◆ Exercise objective: Make an exact copy of the records below, leaving every image out.

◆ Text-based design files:
++++++
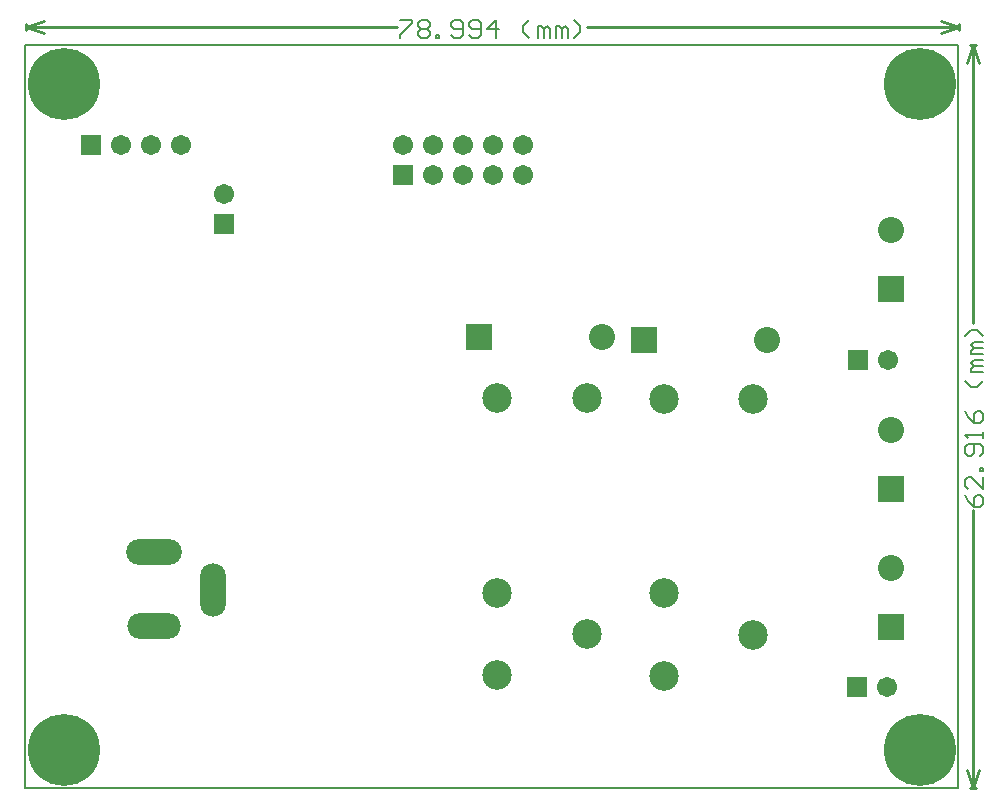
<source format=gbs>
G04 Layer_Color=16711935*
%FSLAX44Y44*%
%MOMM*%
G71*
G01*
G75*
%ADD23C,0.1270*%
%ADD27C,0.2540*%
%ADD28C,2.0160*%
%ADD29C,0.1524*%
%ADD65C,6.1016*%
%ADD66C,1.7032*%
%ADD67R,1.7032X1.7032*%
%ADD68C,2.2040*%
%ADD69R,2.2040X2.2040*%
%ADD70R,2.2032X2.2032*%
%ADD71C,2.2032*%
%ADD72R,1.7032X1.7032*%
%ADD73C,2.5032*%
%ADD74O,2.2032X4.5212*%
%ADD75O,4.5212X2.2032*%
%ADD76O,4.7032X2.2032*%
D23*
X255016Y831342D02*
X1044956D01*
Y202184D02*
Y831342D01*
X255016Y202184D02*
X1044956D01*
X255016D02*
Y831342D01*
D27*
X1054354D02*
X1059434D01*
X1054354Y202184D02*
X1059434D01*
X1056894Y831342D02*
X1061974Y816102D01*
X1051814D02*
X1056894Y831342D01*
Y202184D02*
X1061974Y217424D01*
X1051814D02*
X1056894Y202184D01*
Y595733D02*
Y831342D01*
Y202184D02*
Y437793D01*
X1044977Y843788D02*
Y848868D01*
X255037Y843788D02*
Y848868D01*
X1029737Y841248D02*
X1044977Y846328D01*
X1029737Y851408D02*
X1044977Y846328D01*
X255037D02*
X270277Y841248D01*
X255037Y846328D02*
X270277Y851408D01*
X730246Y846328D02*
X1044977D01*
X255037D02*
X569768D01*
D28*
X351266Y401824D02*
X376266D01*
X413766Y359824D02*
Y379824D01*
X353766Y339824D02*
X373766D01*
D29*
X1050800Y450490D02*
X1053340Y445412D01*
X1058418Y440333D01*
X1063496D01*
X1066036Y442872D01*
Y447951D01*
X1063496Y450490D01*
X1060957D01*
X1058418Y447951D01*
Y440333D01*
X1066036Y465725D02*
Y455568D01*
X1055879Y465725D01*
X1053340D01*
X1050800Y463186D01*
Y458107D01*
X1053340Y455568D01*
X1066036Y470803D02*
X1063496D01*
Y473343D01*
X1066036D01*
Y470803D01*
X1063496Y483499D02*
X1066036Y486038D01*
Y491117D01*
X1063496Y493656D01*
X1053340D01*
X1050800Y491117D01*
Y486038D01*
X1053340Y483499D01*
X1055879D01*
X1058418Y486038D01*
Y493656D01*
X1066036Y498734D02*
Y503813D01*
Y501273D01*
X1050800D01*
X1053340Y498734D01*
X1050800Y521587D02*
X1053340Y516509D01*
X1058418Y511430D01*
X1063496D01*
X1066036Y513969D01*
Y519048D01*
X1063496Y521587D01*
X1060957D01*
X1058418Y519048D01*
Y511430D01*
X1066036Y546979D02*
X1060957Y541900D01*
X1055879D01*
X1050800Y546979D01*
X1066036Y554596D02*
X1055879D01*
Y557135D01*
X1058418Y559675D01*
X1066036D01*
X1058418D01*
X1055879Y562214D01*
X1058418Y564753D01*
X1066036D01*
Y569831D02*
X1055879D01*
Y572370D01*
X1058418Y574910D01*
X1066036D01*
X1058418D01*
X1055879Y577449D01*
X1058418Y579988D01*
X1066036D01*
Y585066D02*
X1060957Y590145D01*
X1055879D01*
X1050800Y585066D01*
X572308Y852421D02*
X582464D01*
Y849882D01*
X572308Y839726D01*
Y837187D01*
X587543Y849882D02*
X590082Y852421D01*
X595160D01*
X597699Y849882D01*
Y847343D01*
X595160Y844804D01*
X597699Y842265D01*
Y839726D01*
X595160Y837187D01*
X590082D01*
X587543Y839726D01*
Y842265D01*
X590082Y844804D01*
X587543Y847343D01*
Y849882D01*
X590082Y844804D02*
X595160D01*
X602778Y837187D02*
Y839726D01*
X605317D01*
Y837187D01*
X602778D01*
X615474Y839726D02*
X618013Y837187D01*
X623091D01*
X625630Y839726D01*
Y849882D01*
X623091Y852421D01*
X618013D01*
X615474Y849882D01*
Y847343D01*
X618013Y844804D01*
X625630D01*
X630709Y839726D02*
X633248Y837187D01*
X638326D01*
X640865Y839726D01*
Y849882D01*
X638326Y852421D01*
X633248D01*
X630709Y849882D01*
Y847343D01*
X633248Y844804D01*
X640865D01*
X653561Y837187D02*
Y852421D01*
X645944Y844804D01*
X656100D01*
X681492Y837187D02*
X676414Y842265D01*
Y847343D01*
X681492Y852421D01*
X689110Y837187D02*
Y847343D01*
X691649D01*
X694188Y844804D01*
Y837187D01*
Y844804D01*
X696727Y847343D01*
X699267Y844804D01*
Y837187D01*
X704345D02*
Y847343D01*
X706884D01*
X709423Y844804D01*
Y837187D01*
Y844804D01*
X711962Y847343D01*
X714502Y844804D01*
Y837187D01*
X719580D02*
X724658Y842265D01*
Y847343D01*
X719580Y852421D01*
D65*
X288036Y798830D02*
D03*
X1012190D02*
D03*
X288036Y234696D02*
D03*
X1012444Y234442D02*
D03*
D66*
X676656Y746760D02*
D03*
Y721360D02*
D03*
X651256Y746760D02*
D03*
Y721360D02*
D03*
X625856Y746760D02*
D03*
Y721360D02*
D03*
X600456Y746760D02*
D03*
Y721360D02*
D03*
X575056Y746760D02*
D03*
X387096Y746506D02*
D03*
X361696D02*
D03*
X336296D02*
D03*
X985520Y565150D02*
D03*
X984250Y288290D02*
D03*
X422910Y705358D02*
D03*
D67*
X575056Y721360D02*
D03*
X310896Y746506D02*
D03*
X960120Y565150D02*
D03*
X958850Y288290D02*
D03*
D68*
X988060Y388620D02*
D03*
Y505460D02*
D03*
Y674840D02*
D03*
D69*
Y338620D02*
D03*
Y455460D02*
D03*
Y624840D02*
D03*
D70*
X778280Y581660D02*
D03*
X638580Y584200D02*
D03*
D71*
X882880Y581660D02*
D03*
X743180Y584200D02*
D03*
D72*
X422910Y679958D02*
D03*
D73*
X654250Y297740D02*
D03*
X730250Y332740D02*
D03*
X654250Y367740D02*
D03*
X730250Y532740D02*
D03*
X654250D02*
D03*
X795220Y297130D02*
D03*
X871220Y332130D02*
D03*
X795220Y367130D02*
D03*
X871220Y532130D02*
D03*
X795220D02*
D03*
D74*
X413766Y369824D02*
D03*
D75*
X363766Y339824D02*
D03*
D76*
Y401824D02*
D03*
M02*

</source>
++++++
◆ Written answer:
<source format=gbs>
G04 Layer_Color=16711935*
%FSLAX44Y44*%
%MOMM*%
G71*
G01*
G75*
%ADD23C,0.1270*%
%ADD27C,0.2540*%
%ADD28C,2.0160*%
%ADD29C,0.1524*%
%ADD65C,6.1016*%
%ADD66C,1.7032*%
%ADD67R,1.7032X1.7032*%
%ADD68C,2.2040*%
%ADD69R,2.2040X2.2040*%
%ADD70R,2.2032X2.2032*%
%ADD71C,2.2032*%
%ADD72R,1.7032X1.7032*%
%ADD73C,2.5032*%
%ADD74O,2.2032X4.5212*%
%ADD75O,4.5212X2.2032*%
%ADD76O,4.7032X2.2032*%
D23*
X255016Y831342D02*
X1044956D01*
Y202184D02*
Y831342D01*
X255016Y202184D02*
X1044956D01*
X255016D02*
Y831342D01*
D27*
X1054354D02*
X1059434D01*
X1054354Y202184D02*
X1059434D01*
X1056894Y831342D02*
X1061974Y816102D01*
X1051814D02*
X1056894Y831342D01*
Y202184D02*
X1061974Y217424D01*
X1051814D02*
X1056894Y202184D01*
Y595733D02*
Y831342D01*
Y202184D02*
Y437793D01*
X1044977Y843788D02*
Y848868D01*
X255037Y843788D02*
Y848868D01*
X1029737Y841248D02*
X1044977Y846328D01*
X1029737Y851408D02*
X1044977Y846328D01*
X255037D02*
X270277Y841248D01*
X255037Y846328D02*
X270277Y851408D01*
X730246Y846328D02*
X1044977D01*
X255037D02*
X569768D01*
D28*
X351266Y401824D02*
X376266D01*
X413766Y359824D02*
Y379824D01*
X353766Y339824D02*
X373766D01*
D29*
X1050800Y450490D02*
X1053340Y445412D01*
X1058418Y440333D01*
X1063496D01*
X1066036Y442872D01*
Y447951D01*
X1063496Y450490D01*
X1060957D01*
X1058418Y447951D01*
Y440333D01*
X1066036Y465725D02*
Y455568D01*
X1055879Y465725D01*
X1053340D01*
X1050800Y463186D01*
Y458107D01*
X1053340Y455568D01*
X1066036Y470803D02*
X1063496D01*
Y473343D01*
X1066036D01*
Y470803D01*
X1063496Y483499D02*
X1066036Y486038D01*
Y491117D01*
X1063496Y493656D01*
X1053340D01*
X1050800Y491117D01*
Y486038D01*
X1053340Y483499D01*
X1055879D01*
X1058418Y486038D01*
Y493656D01*
X1066036Y498734D02*
Y503813D01*
Y501273D01*
X1050800D01*
X1053340Y498734D01*
X1050800Y521587D02*
X1053340Y516509D01*
X1058418Y511430D01*
X1063496D01*
X1066036Y513969D01*
Y519048D01*
X1063496Y521587D01*
X1060957D01*
X1058418Y519048D01*
Y511430D01*
X1066036Y546979D02*
X1060957Y541900D01*
X1055879D01*
X1050800Y546979D01*
X1066036Y554596D02*
X1055879D01*
Y557135D01*
X1058418Y559675D01*
X1066036D01*
X1058418D01*
X1055879Y562214D01*
X1058418Y564753D01*
X1066036D01*
Y569831D02*
X1055879D01*
Y572370D01*
X1058418Y574910D01*
X1066036D01*
X1058418D01*
X1055879Y577449D01*
X1058418Y579988D01*
X1066036D01*
Y585066D02*
X1060957Y590145D01*
X1055879D01*
X1050800Y585066D01*
X572308Y852421D02*
X582464D01*
Y849882D01*
X572308Y839726D01*
Y837187D01*
X587543Y849882D02*
X590082Y852421D01*
X595160D01*
X597699Y849882D01*
Y847343D01*
X595160Y844804D01*
X597699Y842265D01*
Y839726D01*
X595160Y837187D01*
X590082D01*
X587543Y839726D01*
Y842265D01*
X590082Y844804D01*
X587543Y847343D01*
Y849882D01*
X590082Y844804D02*
X595160D01*
X602778Y837187D02*
Y839726D01*
X605317D01*
Y837187D01*
X602778D01*
X615474Y839726D02*
X618013Y837187D01*
X623091D01*
X625630Y839726D01*
Y849882D01*
X623091Y852421D01*
X618013D01*
X615474Y849882D01*
Y847343D01*
X618013Y844804D01*
X625630D01*
X630709Y839726D02*
X633248Y837187D01*
X638326D01*
X640865Y839726D01*
Y849882D01*
X638326Y852421D01*
X633248D01*
X630709Y849882D01*
Y847343D01*
X633248Y844804D01*
X640865D01*
X653561Y837187D02*
Y852421D01*
X645944Y844804D01*
X656100D01*
X681492Y837187D02*
X676414Y842265D01*
Y847343D01*
X681492Y852421D01*
X689110Y837187D02*
Y847343D01*
X691649D01*
X694188Y844804D01*
Y837187D01*
Y844804D01*
X696727Y847343D01*
X699267Y844804D01*
Y837187D01*
X704345D02*
Y847343D01*
X706884D01*
X709423Y844804D01*
Y837187D01*
Y844804D01*
X711962Y847343D01*
X714502Y844804D01*
Y837187D01*
X719580D02*
X724658Y842265D01*
Y847343D01*
X719580Y852421D01*
D65*
X288036Y798830D02*
D03*
X1012190D02*
D03*
X288036Y234696D02*
D03*
X1012444Y234442D02*
D03*
D66*
X676656Y746760D02*
D03*
Y721360D02*
D03*
X651256Y746760D02*
D03*
Y721360D02*
D03*
X625856Y746760D02*
D03*
Y721360D02*
D03*
X600456Y746760D02*
D03*
Y721360D02*
D03*
X575056Y746760D02*
D03*
X387096Y746506D02*
D03*
X361696D02*
D03*
X336296D02*
D03*
X985520Y565150D02*
D03*
X984250Y288290D02*
D03*
X422910Y705358D02*
D03*
D67*
X575056Y721360D02*
D03*
X310896Y746506D02*
D03*
X960120Y565150D02*
D03*
X958850Y288290D02*
D03*
D68*
X988060Y388620D02*
D03*
Y505460D02*
D03*
Y674840D02*
D03*
D69*
Y338620D02*
D03*
Y455460D02*
D03*
Y624840D02*
D03*
D70*
X778280Y581660D02*
D03*
X638580Y584200D02*
D03*
D71*
X882880Y581660D02*
D03*
X743180Y584200D02*
D03*
D72*
X422910Y679958D02*
D03*
D73*
X654250Y297740D02*
D03*
X730250Y332740D02*
D03*
X654250Y367740D02*
D03*
X730250Y532740D02*
D03*
X654250D02*
D03*
X795220Y297130D02*
D03*
X871220Y332130D02*
D03*
X795220Y367130D02*
D03*
X871220Y532130D02*
D03*
X795220D02*
D03*
D74*
X413766Y369824D02*
D03*
D75*
X363766Y339824D02*
D03*
D76*
Y401824D02*
D03*
M02*

</source>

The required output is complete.